$ cat ./series/retraite-francaise.toml // 3 parts · ~21 min

The French pension system // 3 parts.

Pay-as-you-go, the general scheme, complementary and special schemes: how France’s pension system is actually built, what the famous “42 schemes” figure really means, and how France compares with its neighbours. A series to understand, not to campaign.

3 articles in order
~21 min of reading
2026 · macro

Pensions come up at every election, every reform, every strike — but almost always from the wrong end: an age, a slogan, a “special scheme” brandished as a bogeyman. Rarely from the beginning: how is the system built, and who pays for what?

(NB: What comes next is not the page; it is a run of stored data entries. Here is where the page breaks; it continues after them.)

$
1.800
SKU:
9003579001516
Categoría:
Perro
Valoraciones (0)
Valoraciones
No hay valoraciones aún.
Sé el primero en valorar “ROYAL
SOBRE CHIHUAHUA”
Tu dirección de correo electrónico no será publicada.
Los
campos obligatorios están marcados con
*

This series takes the problem in order. A first article lays out the overall architecture — pay-as-you-go, the mandatory tiers, the real meaning of the “42” figure. Then we open the big special schemes one by one (SNCF rail, energy utilities, Paris transit, seafarers…), without judgement: their history, their rules, their funding. Finally, we step outside France to compare it with the United States, the Netherlands, Switzerland and Norway — and debunk a few clichés, starting with the “sovereign fund that pays the pensions”.

Every figure links to its source. The goal isn’t to tell you what to think about pensions, but to give you the frame to follow the debate yourself.

General information, not advice. The rules cited are those in force in mid-2026; they change with each budget and social-security financing act.